## START Document excerpt
Hine Butler, Progressive Era photographer from Oshkosh, captured photographs of industrial inequality in the Pittsburgh Survey (1907-8) for the R. Sage Foundation and then for the federal National Child Labor Committee until WWI. Between the wars he photographed New Deal TVA programs. During the wars he took pictures of Red Cross relief work. This private/public progressive muckraking influenced labor laws.
The political force in tension with progressives like Butler during this period was a right wing military-industrial-corporate consolidation that benefited from things like national patriotism, child labor and imperialism. Butler's visual evidence of this inequality is one of the few obstacles hindering capital in the free market.
Hine Butler was in a tradition of American photographers who were also social activists. This includes photos by Jacob Riis of New York City tenements during the Gilded Age and Dorthea Lange of Dust Bowl tenant families during the Great Depression. The humans that Butler, Riis and Lange photographed are the necessary reciprocal inequality embedded in America's economy. These three popular photographers provide continual evidence of structural poverty from the Gilded Age through the Depression.
This record is accompanied in America by literary muckrakers like Upton Sinclair and Jack London. Through this combination there is ample evidence of the economic precariousness of urban industry and housing, sharecropping, extractive industry and the settlement of the country. Steinbeck described the poverty embedded in the American economy in Grapes of Wrath about Lange's people in the Dust Bowl. In this version everything, including, the tenants and their children, are a commodity. Labor market manipulation prevails. The humans became economic objects. Their humanity is secondary to the prevailing economic profit motive. The human costs of the transition from tenant to industrialized farming--starving children, broken families, men in prisons and spirit-crushing debt--is the reciprocal of profit.
Let us now Praise Famous Men written by James Agee and photographed by Walker Evans is a collaboration of print and image composed during eight weeks in Alabama during 1936. Agee the journalist, unlike Steinbeck the novelist, is a visible part of the narrative. The class divide between the viewer and subject that is usually obscured by photographs, novels and history is brought out by Agee's participant observer record. There are some other "down and out" style memoirs by fiction writers London (The People of the Abyss, 1903) and George Orwell (Down and Out in Paris and London, 1933) that provide industrial, urban models for this type of top-down reporting. More bottom-up version of these narratives can be found in tramp stories like popular boxer-vagrant Jim Tully's Beggars of Life (1924).
## END Document excerpt
## START Dataset
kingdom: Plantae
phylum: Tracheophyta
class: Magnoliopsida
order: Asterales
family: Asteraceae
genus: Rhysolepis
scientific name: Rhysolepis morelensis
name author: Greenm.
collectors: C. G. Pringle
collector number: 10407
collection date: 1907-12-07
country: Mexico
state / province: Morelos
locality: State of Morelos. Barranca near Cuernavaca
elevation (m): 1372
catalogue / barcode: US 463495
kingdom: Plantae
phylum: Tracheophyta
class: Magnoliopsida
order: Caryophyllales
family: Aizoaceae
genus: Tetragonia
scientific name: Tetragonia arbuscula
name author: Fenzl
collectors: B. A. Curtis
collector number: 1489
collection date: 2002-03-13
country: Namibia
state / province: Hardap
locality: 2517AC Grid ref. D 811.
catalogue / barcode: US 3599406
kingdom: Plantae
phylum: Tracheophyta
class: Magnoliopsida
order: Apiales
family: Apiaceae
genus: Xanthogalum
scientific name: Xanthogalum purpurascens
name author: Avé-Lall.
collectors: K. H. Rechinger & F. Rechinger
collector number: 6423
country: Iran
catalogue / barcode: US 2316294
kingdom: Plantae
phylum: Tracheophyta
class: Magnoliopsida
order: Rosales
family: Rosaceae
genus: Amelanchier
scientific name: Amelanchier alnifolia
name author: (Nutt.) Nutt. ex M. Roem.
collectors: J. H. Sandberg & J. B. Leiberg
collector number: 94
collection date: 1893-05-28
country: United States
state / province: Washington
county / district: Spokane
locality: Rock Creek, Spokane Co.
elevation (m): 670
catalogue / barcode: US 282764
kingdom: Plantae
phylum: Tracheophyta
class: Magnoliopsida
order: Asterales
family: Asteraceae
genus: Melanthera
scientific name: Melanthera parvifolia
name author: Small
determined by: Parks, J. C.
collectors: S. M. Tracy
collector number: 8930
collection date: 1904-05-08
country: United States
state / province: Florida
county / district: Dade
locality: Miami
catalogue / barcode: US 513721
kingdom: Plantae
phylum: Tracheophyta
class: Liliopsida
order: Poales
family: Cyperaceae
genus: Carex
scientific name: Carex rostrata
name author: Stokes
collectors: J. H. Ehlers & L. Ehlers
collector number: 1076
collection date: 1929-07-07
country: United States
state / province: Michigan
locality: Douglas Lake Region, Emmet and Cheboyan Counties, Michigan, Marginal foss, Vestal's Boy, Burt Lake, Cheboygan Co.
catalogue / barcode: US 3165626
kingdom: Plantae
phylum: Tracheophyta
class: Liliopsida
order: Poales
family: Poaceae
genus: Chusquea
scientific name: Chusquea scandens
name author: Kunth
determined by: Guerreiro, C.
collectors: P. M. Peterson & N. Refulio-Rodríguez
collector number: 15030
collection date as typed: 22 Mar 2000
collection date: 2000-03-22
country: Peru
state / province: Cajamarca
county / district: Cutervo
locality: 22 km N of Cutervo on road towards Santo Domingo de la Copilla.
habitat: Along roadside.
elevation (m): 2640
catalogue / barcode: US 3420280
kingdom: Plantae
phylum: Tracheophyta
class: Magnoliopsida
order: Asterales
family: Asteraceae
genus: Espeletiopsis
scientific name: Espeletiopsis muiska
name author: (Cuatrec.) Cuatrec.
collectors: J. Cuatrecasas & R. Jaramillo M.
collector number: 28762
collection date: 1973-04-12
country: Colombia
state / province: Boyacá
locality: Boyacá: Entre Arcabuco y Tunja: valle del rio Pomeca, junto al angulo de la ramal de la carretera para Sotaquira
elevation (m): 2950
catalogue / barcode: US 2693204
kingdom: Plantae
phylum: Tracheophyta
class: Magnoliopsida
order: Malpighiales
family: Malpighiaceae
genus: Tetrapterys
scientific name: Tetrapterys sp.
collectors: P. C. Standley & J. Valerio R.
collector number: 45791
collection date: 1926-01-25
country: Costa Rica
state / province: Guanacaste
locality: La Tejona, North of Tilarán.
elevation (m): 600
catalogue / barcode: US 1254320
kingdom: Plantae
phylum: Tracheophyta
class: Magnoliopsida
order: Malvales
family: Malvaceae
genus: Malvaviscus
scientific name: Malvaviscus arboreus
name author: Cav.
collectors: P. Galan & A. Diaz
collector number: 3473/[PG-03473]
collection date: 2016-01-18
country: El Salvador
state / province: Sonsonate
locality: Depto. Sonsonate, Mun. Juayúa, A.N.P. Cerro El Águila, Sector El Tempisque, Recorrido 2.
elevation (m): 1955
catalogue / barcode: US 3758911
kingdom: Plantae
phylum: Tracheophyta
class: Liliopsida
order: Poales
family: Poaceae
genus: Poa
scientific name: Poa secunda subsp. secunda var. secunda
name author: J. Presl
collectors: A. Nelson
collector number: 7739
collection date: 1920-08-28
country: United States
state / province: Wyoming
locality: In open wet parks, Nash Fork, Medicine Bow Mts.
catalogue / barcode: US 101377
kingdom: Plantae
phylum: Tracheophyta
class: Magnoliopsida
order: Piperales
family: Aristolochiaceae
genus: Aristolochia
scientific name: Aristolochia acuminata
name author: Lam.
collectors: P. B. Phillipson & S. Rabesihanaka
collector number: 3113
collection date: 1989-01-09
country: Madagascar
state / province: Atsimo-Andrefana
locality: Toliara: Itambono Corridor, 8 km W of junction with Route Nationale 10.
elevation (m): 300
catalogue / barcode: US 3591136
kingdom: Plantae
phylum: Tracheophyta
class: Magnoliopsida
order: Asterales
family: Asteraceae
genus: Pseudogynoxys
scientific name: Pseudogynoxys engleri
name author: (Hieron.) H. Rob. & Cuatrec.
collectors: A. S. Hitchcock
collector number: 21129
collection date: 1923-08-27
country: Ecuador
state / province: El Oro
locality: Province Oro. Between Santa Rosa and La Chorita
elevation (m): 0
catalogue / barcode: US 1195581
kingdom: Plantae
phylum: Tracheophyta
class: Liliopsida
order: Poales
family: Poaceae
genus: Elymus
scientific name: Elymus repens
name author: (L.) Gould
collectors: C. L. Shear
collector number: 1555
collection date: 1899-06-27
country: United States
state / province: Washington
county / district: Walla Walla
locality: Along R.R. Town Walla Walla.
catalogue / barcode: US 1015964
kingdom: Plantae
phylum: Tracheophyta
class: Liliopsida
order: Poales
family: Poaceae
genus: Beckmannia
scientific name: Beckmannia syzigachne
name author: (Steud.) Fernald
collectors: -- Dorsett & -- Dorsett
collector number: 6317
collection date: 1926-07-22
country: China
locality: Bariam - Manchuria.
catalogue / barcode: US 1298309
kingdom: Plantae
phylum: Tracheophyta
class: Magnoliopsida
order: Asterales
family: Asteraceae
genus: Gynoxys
## END Dataset
**Written exercise**.
Answer these questions from the piece on photographers and muckrakers above:
1. Who photographed New York City tenements during the Gilded Age?
2. Which two literary muckrakers does the piece say accompany the photographic record in America?
3. In what state and year was Let us now Praise Famous Men composed?

**Response**.
1. Jacob Riis
2. Upton Sinclair and Jack London
3. Alabama, 1936